全国一律、「24時間開いててよかった」をキャッチフレーズとし年中無休の利便性を打ち出していたコンビニが、キャッチフレーズを「近くて便利」に変更し、上質な品揃えと接客で「お客様から常に頼りにされる店」へと変化しています。それがめまぐるしく変化を遂げるコンビニのレイアウトや新商品展開、AI IoTの導入、セルフレジの導入、健康・医療サービス、高齢者へのサービス、エコな商品の開発などに見て取れます。

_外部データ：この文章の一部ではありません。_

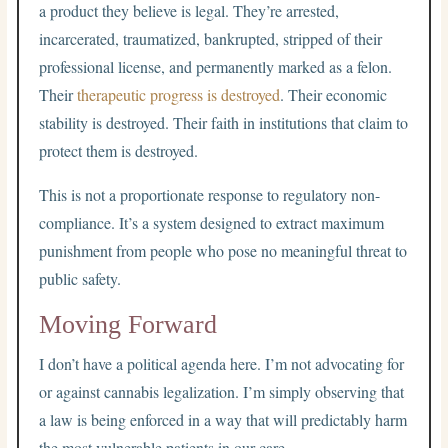
a product they believe is legal. They’re arrested,
incarcerated, traumatized, bankrupted, stripped of their
professional license, and permanently marked as a felon.
Their
therapeutic progress is destroyed
. Their economic
stability is destroyed. Their faith in institutions that claim to
protect them is destroyed.
This is not a proportionate response to regulatory non-
compliance. It’s a system designed to extract maximum
punishment from people who pose no meaningful threat to
public safety.
Moving Forward
I don’t have a political agenda here. I’m not advocating for
or against cannabis legalization. I’m simply observing that
a law is being enforced in a way that will predictably harm
the most vulnerable patients in our care.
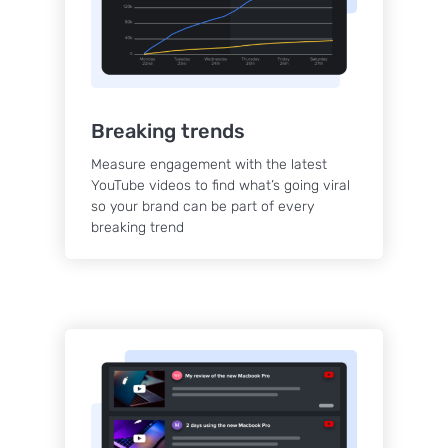
Breaking trends
Measure engagement with the latest
YouTube videos to find what’s going viral
so your brand can be part of every
breaking trend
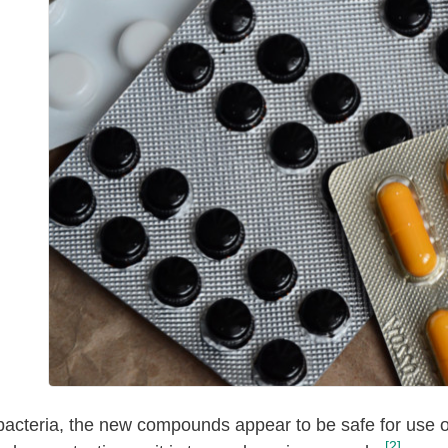
 bacteria, the new compounds appear to be safe for use 
[2]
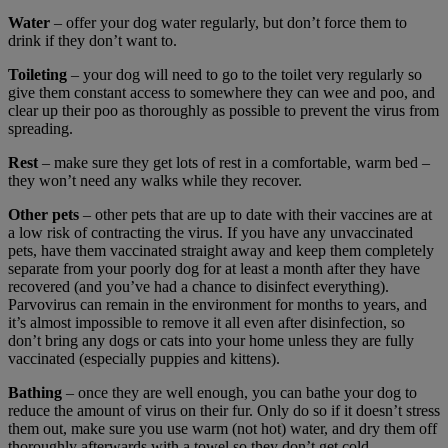
Water
– offer your dog water regularly, but don’t force them to
drink if they don’t want to.
Toileting
– your dog will need to go to the toilet very regularly so
give them constant access to somewhere they can wee and poo, and
clear up their poo as thoroughly as possible to prevent the virus from
spreading.
Rest
– make sure they get lots of rest in a comfortable, warm bed –
they won’t need any walks while they recover.
Other pets
– other pets that are up to date with their vaccines are at
a low risk of contracting the virus. If you have any unvaccinated
pets, have them vaccinated straight away and keep them completely
separate from your poorly dog for at least a month after they have
recovered (and you’ve had a chance to disinfect everything).
Parvovirus can remain in the environment for months to years, and
it’s almost impossible to remove it all even after disinfection, so
don’t bring any dogs or cats into your home unless they are fully
vaccinated (especially puppies and kittens).
Bathing
– once they are well enough, you can bathe your dog to
reduce the amount of virus on their fur. Only do so if it doesn’t stress
them out, make sure you use warm (not hot) water, and dry them off
thoroughly afterwards with a towel so they don’t get cold.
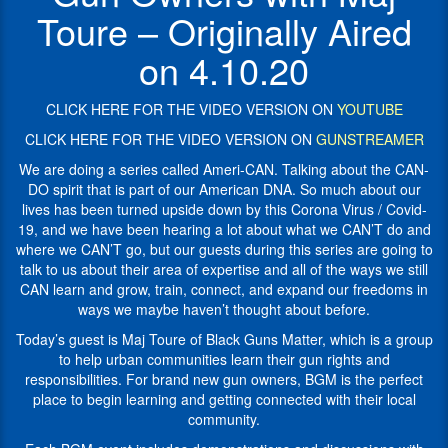
by
traveled
Toure – Originally Aired
this
to
Corona
all
on 4.10.20
Virus
50
/
states,
Covid-
with
CLICK HERE FOR THE VIDEO VERSION ON
YOUTUBE
19,
his
CLICK HERE FOR THE VIDEO VERSION ON
GUNSTREAMER
and
organization,
we
educating
We are doing a series called Ameri-CAN. Talking about the CAN-
have
people
DO spirit that is part of our American DNA. So much about our
been
in
lives has been turned upside down by this Corona Virus / Covid-
hearing
urban
19, and we have been hearing a lot about what we CAN’T do and
a
America
where we CAN’T go, but our guests during this series are going to
lot
about
talk to us about their area of expertise and all of the ways we still
about
their
CAN learn and grow, train, connect, and expand our freedoms in
what
2nd
ways we maybe haven’t thought about before.
we
amendment
Today’s guest is Maj Toure of Black Guns Matter, which is a group
CAN’T
rights.
Black
guns
matter focuses
to help urban communities learn their gun rights and
do
on
responsibilities. For brand new gun owners, BGM is the perfect
and
safe
place to begin learning and getting connected with their local
where
and
community.
we
legal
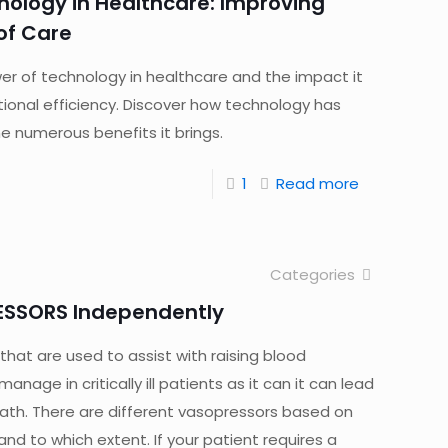
nology in Healthcare: Improving
 of Care
er of technology in healthcare and the impact it
ional efficiency. Discover how technology has
 numerous benefits it brings.
1
Read more
Categories
ESSORS Independently
hat are used to assist with raising blood
nage in critically ill patients as it can it can lead
h. There are different vasopressors based on
nd to which extent. If your patient requires a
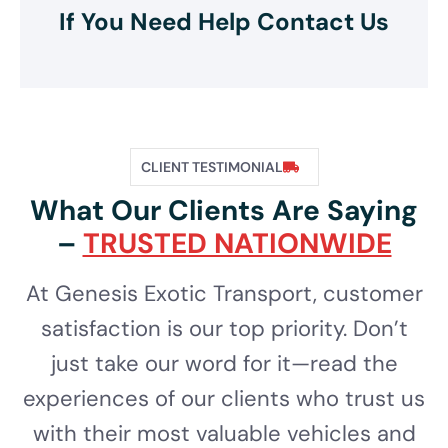
If You Need Help Contact Us
CLIENT TESTIMONIAL
What Our Clients Are Saying
–
TRUSTED NATIONWIDE
At Genesis Exotic Transport, customer
satisfaction is our top priority. Don’t
just take our word for it—read the
experiences of our clients who trust us
with their most valuable vehicles and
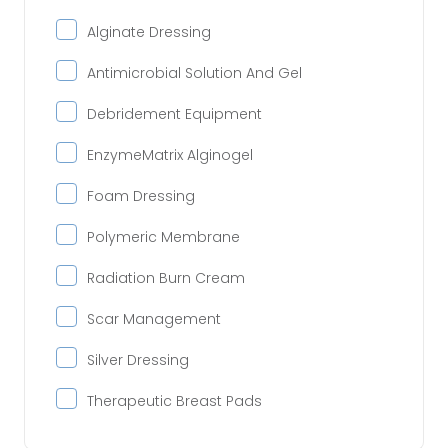
Alginate Dressing
Antimicrobial Solution And Gel
Debridement Equipment
EnzymeMatrix Alginogel
Foam Dressing
Polymeric Membrane
Radiation Burn Cream
Scar Management
Silver Dressing
Therapeutic Breast Pads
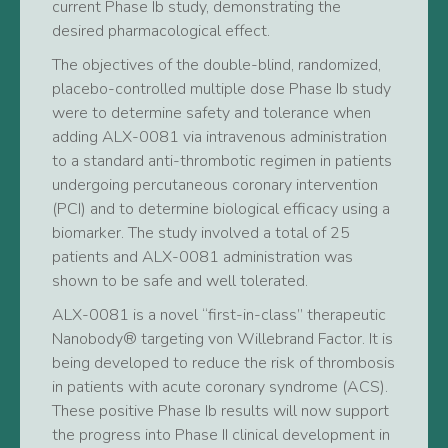
current Phase Ib study, demonstrating the
desired pharmacological effect.
The objectives of the double-blind, randomized,
placebo-controlled multiple dose Phase Ib study
were to determine safety and tolerance when
adding ALX-0081 via intravenous administration
to a standard anti-thrombotic regimen in patients
undergoing percutaneous coronary intervention
(PCI) and to determine biological efficacy using a
biomarker. The study involved a total of 25
patients and ALX-0081 administration was
shown to be safe and well tolerated.
ALX-0081 is a novel “first-in-class” therapeutic
Nanobody® targeting von Willebrand Factor. It is
being developed to reduce the risk of thrombosis
in patients with acute coronary syndrome (ACS).
These positive Phase Ib results will now support
the progress into Phase II clinical development in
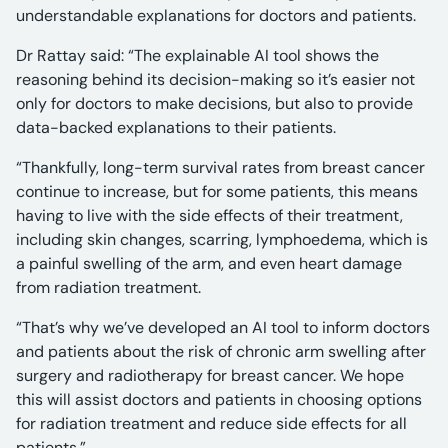
understandable explanations for doctors and patients.
Dr Rattay said: “The explainable AI tool shows the
reasoning behind its decision-making so it’s easier not
only for doctors to make decisions, but also to provide
data-backed explanations to their patients.
“Thankfully, long-term survival rates from breast cancer
continue to increase, but for some patients, this means
having to live with the side effects of their treatment,
including skin changes, scarring, lymphoedema, which is
a painful swelling of the arm, and even heart damage
from radiation treatment.
“That’s why we’ve developed an AI tool to inform doctors
and patients about the risk of chronic arm swelling after
surgery and radiotherapy for breast cancer. We hope
this will assist doctors and patients in choosing options
for radiation treatment and reduce side effects for all
patients.”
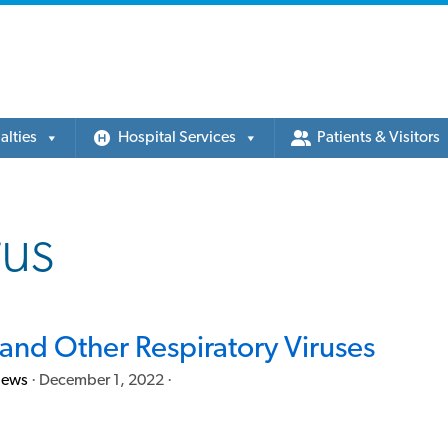
alties
Hospital Services
Patients & Visitors
rus
and Other Respiratory Viruses
News
·
December 1, 2022
·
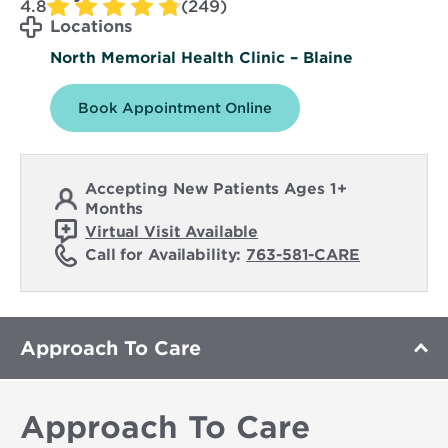
4.8
(249)
Locations
North Memorial Health Clinic – Blaine
Book Appointment Online
Accepting New Patients Ages 1+
Months
Virtual Visit Available
Call for Availability:
763-581-CARE
Approach To Care
Approach To Care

1.こういった日本社会が抱える課題点とコンビニの変化には密接なつながりがあり、その問題を解決する施策こそ、従事する「人」が描くべき経済戦略であり、5万8699店舗という小売業界世界No, 1を誇るコンビニが取り組む施策だからこそ、必ずや世の中の常識となっていきます。この経済戦略、働き方の新方程式への気づきを読者が得られます。
2.著者渡辺さんが、今までTVでは表現し切れていない、とっておきのリアルなコンビニ店長時代の体験エピソードを放出して頂きます。これは読み手にとって青春時代のコンビニを思い出す原風景であり、コンビニはそこまでするのか…と驚きの内容となっています。いい仕事を目指す人にとって、感動し涙すること間違いなしです。
この2点が本書の最大のおすすめポイントです。